(Texte à lire):

Les sols de nombreuses régions complètement asséchés durant l'été 1976 - Météo-Villes

 

 

Retour sur la sécheresse de 1976 :

 

Il y a 46 ans, la France connaissait l'une des sécheresses les plus importantes de son histoire avec des conséquences marquées au niveau de l'agriculture et de l'économie du pays. Les précipitations se sont montrées très déficitaires durant de nombreux mois en raison de conditions anticycloniques durables et récurrentes, et ce dès la fin de l'année 1975. Les mois de novembre et décembre 1975 furent déjà particulièrement secs avec un anticyclone des Açores se montrant bien ancré sur la France et des perturbations quasiment absentes durant plusieurs semaines.

(Enregistrements d'un jeu de données):
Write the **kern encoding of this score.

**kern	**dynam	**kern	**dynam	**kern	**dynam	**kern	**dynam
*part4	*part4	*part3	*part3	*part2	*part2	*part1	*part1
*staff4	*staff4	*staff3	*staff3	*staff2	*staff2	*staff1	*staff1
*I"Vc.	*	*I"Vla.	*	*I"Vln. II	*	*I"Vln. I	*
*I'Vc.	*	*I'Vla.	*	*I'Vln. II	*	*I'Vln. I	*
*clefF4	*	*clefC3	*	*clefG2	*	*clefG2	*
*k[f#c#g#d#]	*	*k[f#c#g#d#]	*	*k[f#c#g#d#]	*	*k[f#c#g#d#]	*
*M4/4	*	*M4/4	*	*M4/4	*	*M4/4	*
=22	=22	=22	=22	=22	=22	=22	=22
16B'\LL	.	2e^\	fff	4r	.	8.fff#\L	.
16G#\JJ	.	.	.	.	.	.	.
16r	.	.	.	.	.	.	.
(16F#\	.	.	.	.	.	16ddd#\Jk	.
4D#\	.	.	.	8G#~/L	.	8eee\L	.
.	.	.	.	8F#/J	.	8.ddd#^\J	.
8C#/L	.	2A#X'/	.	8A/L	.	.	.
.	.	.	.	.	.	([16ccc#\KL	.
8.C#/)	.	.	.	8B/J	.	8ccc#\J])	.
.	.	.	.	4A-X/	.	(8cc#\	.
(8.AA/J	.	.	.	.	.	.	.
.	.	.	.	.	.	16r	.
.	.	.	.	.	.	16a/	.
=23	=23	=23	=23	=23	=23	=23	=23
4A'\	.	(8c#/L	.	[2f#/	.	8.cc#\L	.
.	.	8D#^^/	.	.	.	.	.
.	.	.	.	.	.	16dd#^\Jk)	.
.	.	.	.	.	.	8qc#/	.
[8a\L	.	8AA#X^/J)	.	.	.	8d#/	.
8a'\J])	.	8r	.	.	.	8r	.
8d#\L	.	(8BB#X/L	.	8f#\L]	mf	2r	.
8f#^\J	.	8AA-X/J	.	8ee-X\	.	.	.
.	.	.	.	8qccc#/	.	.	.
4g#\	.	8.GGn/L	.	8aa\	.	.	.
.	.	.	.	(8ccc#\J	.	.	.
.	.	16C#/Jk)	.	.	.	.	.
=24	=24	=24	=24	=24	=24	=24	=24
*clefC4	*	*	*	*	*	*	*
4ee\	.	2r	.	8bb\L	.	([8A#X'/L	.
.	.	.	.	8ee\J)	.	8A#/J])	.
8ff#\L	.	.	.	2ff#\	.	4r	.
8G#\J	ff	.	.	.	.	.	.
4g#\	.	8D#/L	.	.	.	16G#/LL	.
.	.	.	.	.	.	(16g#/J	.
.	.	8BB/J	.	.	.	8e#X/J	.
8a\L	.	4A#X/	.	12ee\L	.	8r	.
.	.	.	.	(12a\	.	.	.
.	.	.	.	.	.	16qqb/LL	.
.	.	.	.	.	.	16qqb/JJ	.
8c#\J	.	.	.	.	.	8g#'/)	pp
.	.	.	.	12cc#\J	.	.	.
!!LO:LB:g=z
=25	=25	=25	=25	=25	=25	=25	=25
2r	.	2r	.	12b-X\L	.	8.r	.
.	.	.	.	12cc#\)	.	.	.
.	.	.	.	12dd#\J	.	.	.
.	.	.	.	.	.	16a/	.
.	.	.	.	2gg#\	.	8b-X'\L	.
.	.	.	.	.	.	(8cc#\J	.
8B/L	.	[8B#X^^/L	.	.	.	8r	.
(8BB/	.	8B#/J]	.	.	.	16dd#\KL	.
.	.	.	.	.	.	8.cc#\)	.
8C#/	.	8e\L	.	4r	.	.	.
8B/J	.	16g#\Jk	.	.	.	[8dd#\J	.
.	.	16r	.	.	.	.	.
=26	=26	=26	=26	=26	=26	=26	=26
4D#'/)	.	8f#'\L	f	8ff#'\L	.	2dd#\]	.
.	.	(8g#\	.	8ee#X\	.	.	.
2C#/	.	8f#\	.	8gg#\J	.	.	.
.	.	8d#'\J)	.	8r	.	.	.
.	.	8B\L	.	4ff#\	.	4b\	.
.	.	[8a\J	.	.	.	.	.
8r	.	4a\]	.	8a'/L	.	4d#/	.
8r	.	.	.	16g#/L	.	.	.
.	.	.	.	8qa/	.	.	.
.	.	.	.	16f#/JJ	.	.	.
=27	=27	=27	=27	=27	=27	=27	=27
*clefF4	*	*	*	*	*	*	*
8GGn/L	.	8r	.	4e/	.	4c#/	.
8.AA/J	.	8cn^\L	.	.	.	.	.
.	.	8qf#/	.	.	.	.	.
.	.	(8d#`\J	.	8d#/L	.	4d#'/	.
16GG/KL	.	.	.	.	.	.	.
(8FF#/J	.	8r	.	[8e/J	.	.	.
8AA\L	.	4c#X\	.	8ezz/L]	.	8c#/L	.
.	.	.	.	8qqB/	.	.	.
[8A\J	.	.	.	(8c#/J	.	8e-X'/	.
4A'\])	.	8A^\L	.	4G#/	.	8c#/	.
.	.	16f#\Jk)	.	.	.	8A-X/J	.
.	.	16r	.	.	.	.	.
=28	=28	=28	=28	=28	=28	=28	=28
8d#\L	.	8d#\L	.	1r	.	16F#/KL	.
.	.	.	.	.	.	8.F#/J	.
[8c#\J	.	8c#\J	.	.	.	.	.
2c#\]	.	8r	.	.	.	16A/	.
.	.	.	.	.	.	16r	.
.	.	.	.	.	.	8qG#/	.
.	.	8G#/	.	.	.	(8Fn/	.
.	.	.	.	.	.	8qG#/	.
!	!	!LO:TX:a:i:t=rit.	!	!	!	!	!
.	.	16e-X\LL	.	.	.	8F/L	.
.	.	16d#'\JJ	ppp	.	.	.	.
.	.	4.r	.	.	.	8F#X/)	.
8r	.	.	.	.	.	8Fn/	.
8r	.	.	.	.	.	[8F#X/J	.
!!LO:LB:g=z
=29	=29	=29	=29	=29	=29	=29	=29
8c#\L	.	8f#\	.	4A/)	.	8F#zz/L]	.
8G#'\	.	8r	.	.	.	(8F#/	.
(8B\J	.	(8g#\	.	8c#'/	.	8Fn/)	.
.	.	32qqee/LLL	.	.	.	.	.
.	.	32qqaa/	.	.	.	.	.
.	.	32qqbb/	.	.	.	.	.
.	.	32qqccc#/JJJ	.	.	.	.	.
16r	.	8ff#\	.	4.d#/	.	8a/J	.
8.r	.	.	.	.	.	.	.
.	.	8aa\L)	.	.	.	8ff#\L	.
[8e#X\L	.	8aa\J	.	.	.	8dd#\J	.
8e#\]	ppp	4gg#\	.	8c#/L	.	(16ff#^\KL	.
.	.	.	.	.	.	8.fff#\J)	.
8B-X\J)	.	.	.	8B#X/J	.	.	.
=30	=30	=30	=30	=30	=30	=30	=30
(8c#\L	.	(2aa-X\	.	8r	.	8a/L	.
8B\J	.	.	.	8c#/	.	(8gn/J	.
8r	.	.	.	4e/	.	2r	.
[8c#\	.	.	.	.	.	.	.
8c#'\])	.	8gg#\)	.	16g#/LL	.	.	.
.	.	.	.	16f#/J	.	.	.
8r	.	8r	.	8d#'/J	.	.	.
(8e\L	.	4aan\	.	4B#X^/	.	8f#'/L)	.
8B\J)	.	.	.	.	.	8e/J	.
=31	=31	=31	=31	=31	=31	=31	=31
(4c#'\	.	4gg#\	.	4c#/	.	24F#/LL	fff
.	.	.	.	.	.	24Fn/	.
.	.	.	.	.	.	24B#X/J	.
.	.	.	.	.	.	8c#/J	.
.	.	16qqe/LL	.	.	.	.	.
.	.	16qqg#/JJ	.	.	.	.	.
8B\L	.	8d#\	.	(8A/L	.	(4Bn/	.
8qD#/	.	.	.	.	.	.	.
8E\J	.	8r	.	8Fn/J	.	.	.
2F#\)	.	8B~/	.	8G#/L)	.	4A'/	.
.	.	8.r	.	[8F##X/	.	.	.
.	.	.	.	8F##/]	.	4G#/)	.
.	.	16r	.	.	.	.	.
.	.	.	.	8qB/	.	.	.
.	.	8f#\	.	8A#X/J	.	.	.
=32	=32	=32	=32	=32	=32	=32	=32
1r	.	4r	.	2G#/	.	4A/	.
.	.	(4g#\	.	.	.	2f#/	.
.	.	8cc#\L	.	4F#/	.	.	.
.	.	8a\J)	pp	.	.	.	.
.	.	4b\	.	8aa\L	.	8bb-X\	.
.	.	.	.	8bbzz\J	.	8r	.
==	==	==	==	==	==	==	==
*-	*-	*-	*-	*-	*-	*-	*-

(Consignes):
1) Répondez à ces questions sur le texte consacré à la sécheresse de 1976.
(a) Dans quels domaines la sécheresse a-t-elle eu des conséquences marquées ?
(b) Quels mois de 1975 furent déjà particulièrement secs ?
(c) Quel anticyclone était bien ancré sur la France à cette période ?
2) Modifiez le texte sur la sécheresse de 1976 : recopiez-le en partant de « Retour sur la » et en allant jusqu'à « durant plusieurs semaines. », et mettez « octobre » à la place de « novembre ».
3) Traduisez en anglais cette phrase du texte sur la sécheresse de 1976 : « Les précipitations se sont montrées très déficitaires durant de nombreux mois en raison de conditions anticycloniques durables et récurrentes, et ce dès la fin de l'année 1975. »
Ces données n'ont aucun rapport avec le texte.

(Corrigé):
1)
(a) L'agriculture et l'économie du pays.
(b) Novembre et décembre 1975.
(c) L'anticyclone des Açores.

2)
Retour sur la sécheresse de 1976 :

 

Il y a 46 ans, la France connaissait l'une des sécheresses les plus importantes de son histoire avec des conséquences marquées au niveau de l'agriculture et de l'économie du pays. Les précipitations se sont montrées très déficitaires durant de nombreux mois en raison de conditions anticycloniques durables et récurrentes, et ce dès la fin de l'année 1975. Les mois de octobre et décembre 1975 furent déjà particulièrement secs avec un anticyclone des Açores se montrant bien ancré sur la France et des perturbations quasiment absentes durant plusieurs semaines.

3) Rainfall was well below normal for many months because of lasting, recurring anticyclonic conditions, starting as early as the end of 1975.